TAREFA PEDIDA:
De acordo com o texto sobre o romance de Evandro, o que parece ser a chave para as palavras do autor?

TEXTO FORNECIDO:
A graça parece ser a chave para as palavras de Evandro. Não o desconsolo, propriamente, não a taciturnidade tão anunciada, não a aporia, que por vezes pode parecer se entremear na complexidade do fluxo calculadamente denso do autor. A graça: a iluminação repentina, o estupor positivo, por assim dizer. São constantes os momentos como que epifânicos, os descobrimentos desavisados em meio às prestidigitações melodiosas que pouco a pouco são intuídas por aqueles que ousam encarar o som desafiante deste romance de Evandro. É por este caminho que podemos entender “Perdeu vontade de espiar cotidianos”
Na literatura brasileira, seja lá o que isso queira dizer, são poucas as dicções tão reconhecíveis como as que neste romance-meditação se apresentam. “Nossa ontológica personagem” é um pretexto, uma sugestão de uma voz interior identificável, habilmente tecida pela conhecida mão dicionaresca do autor.
Nas elipses misteriosas de Perdeu vontade de espiar cotidianos, a intuição sonora é fundamental: virá a descoberta em algum momento, a clareza não será prescindível, a deriva não sobressairá neste caminho que poderia, sim, não levar a lugar algum. Mas levará: a graça persiste. A graça conduz. A graça atua sob a forma do segredo, a luz se atreve a aparecer nos milímetros entre os parágrafos, vociferando calada o direito ao aparecimento. É recomendável que o leitor duvide, e quiçá não leve tão a sério, certo fatalismo aqui circunscrito.

DADOS EXIBIDOS:

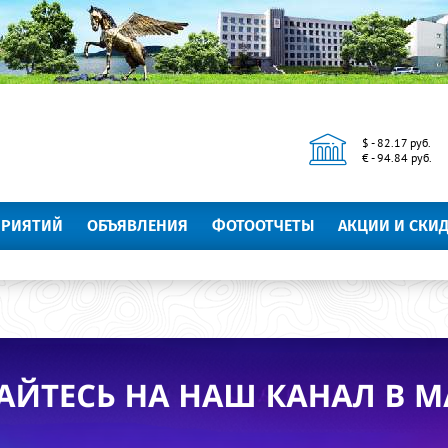
$ - 82.17 руб.
€ - 94.84 руб.
ПРИЯТИЙ
ОБЪЯВЛЕНИЯ
ФОТООТЧЕТЫ
АКЦИИ И СКИ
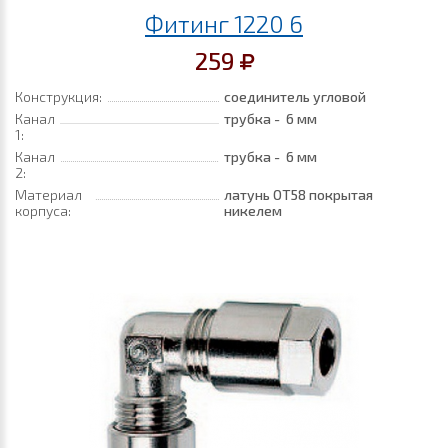
Фитинг 1220 6
259
Конструкция:
соединитель угловой
Канал
трубка - 6 мм
1:
Канал
трубка - 6 мм
2:
Материал
латунь ОТ58 покрытая
корпуса:
никелем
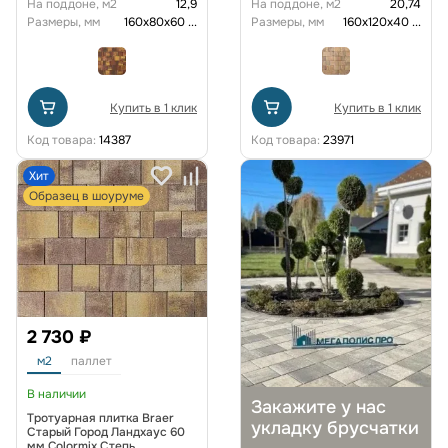
На поддоне, м2
12,9
На поддоне, м2
20,74
Размеры, мм
160х80х60
...
Размеры, мм
160х120х40
...
Купить в 1 клик
Купить в 1 клик
Код товара:
14387
Код товара:
23971
Хит
Образец в шоуруме
2 730 ₽
м2
паллет
В наличии
Закажите у нас
Тротуарная плитка Braer
укладку брусчатки
Старый Город Ландхаус 60
мм Colormix Степь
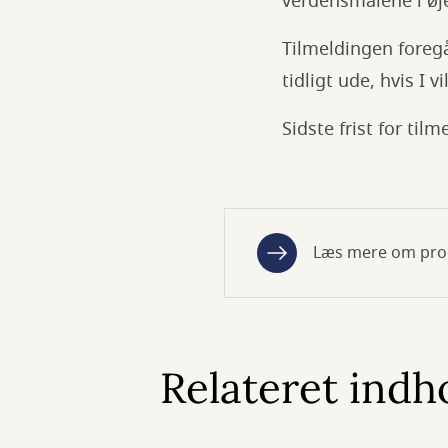
verdensmålene i øj
Tilmeldingen foregår
tidligt ude, hvis I v
Sidste frist for til
Læs mere om prog
Relateret indh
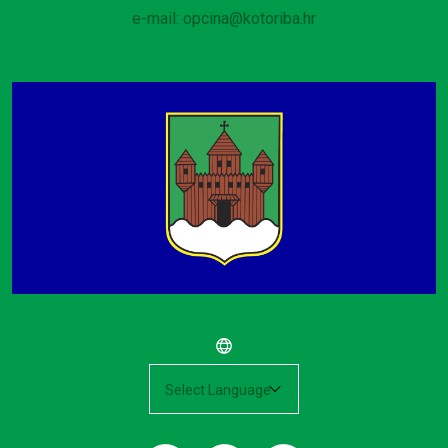
e-mail: opcina@kotoriba.hr
Powered by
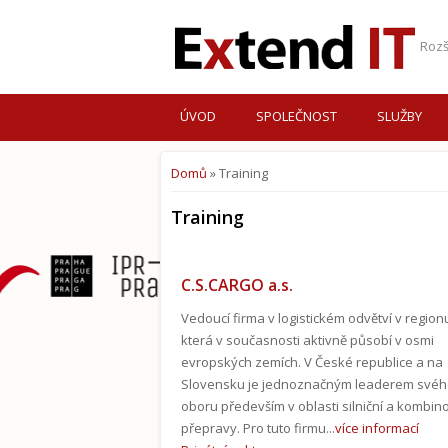
Rozš
ÚVOD
SPOLEČNOST
SLUŽBY
Domů
» Training
Jste zde
Training
C.S.CARGO a.s.
Vedoucí firma v logistickém odvětví v region
která v současnosti aktivně působí v osmi
evropských zemích. V České republice a na
Slovensku je jednoznačným leaderem své
oboru především v oblasti silniční a kombi
přepravy. Pro tuto firmu...
více informací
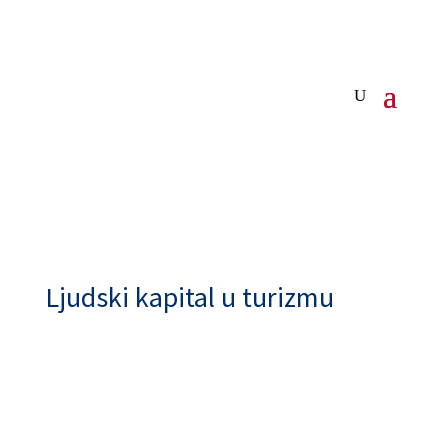
Ljudski kapital u turizmu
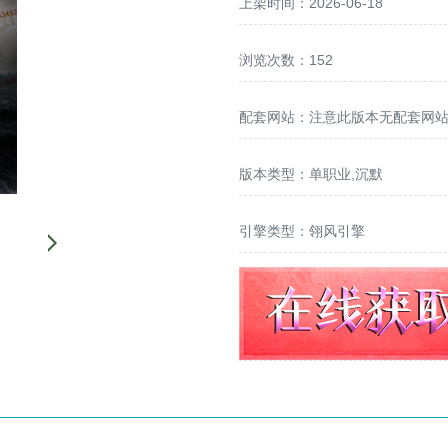
上架时间：2026-06-18
浏览次数：152
配套网站：
注意此版本无配套网
版本类型：单职业,沉默
引擎类型：翎风引擎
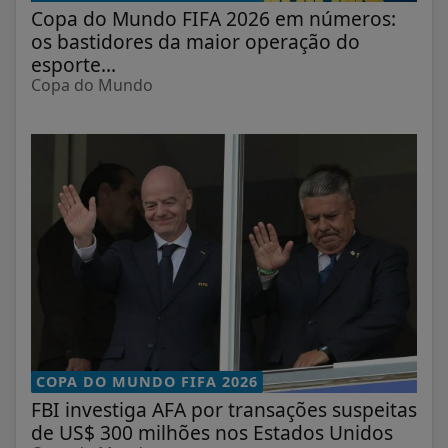
Copa do Mundo FIFA 2026 em números:
os bastidores da maior operação do
esporte...
Copa do Mundo
COPA DO MUNDO FIFA 2026
FBI investiga AFA por transações suspeitas
de US$ 300 milhões nos Estados Unidos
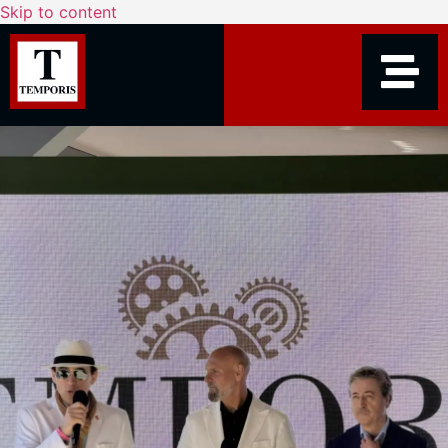
Skip to content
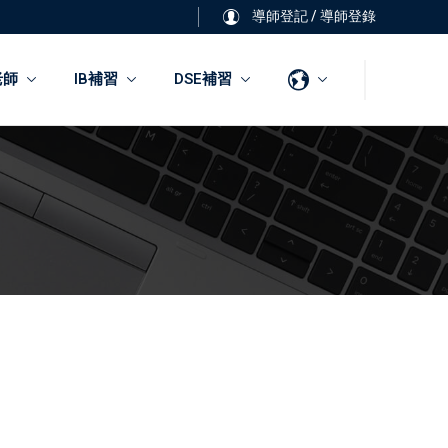
導師登記
/
導師登錄
老師
IB補習
DSE補習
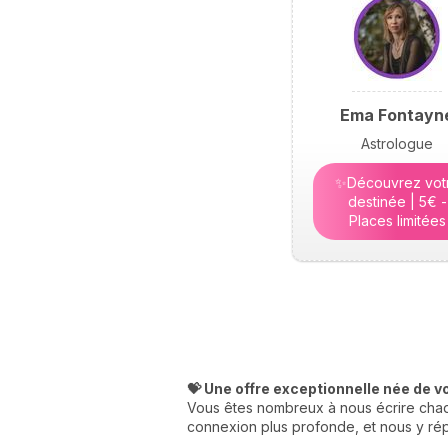
Ema Fontayn
Astrologue
✨Découvrez vot
destinée | 5€ -
Places limitées
💝 Une offre exceptionnelle née de v
Vous êtes nombreux à nous écrire chaqu
connexion plus profonde, et nous y rép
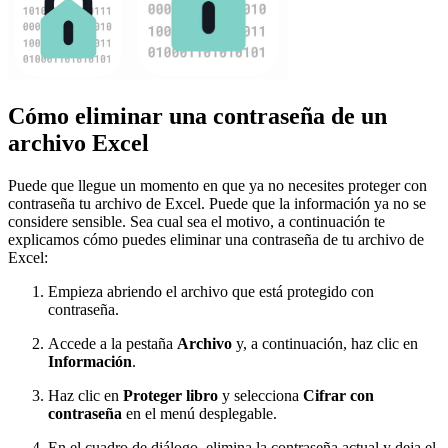
Cómo eliminar una contraseña de un
archivo Excel
Puede que llegue un momento en que ya no necesites proteger con
contraseña tu archivo de Excel. Puede que la información ya no se
considere sensible. Sea cual sea el motivo, a continuación te
explicamos cómo puedes eliminar una contraseña de tu archivo de
Excel:
Empieza abriendo el archivo que está protegido con
contraseña.
Accede a la pestaña
Archivo
y, a continuación, haz clic en
Información
.
Haz clic en
Proteger libro
y selecciona
Cifrar con
contraseña
en el menú desplegable.
En el cuadro de diálogo, elimina la contraseña actual y deja el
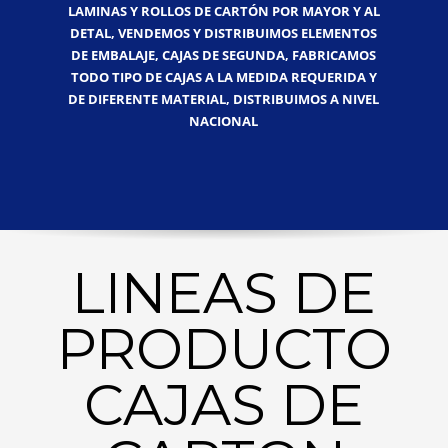
LAMINAS Y ROLLOS DE CARTÓN POR MAYOR Y AL
DETAL, VENDEMOS Y DISTRIBUIMOS ELEMENTOS
DE EMBALAJE, CAJAS DE SEGUNDA, FABRICAMOS
TODO TIPO DE CAJAS A LA MEDIDA REQUERIDA Y
DE DIFERENTE MATERIAL, DISTRIBUIMOS A NIVEL
NACIONAL
LINEAS DE
PRODUCTO
CAJAS DE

SOLUÇÃO:
A graça, descrita como a iluminação repentina.